From the data below, pull out the source text and reproduce every line unchanged, in its original order.

━━━ Data listing ━━━

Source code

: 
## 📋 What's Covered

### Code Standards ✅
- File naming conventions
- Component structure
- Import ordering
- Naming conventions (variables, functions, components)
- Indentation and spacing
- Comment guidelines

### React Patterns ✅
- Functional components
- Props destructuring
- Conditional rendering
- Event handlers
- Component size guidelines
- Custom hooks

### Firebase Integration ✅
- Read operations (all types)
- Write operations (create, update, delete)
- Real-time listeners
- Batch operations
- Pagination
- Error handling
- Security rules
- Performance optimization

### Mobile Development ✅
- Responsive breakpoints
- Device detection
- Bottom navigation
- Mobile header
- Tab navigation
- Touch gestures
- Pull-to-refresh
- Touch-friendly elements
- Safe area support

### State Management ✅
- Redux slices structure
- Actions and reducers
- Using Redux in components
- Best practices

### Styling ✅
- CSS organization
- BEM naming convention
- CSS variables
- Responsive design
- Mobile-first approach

━━━

# [Solution to the problem]
Source code

: 
## 📋 What's Covered

### Code Standards ✅
- File naming conventions
- Component structure
- Import ordering
- Naming conventions (variables, functions, components)
- Indentation and spacing
- Comment guidelines

### React Patterns ✅
- Functional components
- Props destructuring
- Conditional rendering
- Event handlers
- Component size guidelines
- Custom hooks

### Firebase Integration ✅
- Read operations (all types)
- Write operations (create, update, delete)
- Real-time listeners
- Batch operations
- Pagination
- Error handling
- Security rules
- Performance optimization

### Mobile Development ✅
- Responsive breakpoints
- Device detection
- Bottom navigation
- Mobile header
- Tab navigation
- Touch gestures
- Pull-to-refresh
- Touch-friendly elements
- Safe area support

### State Management ✅
- Redux slices structure
- Actions and reducers
- Using Redux in components
- Best practices

### Styling ✅
- CSS organization
- BEM naming convention
- CSS variables
- Responsive design
- Mobile-first approach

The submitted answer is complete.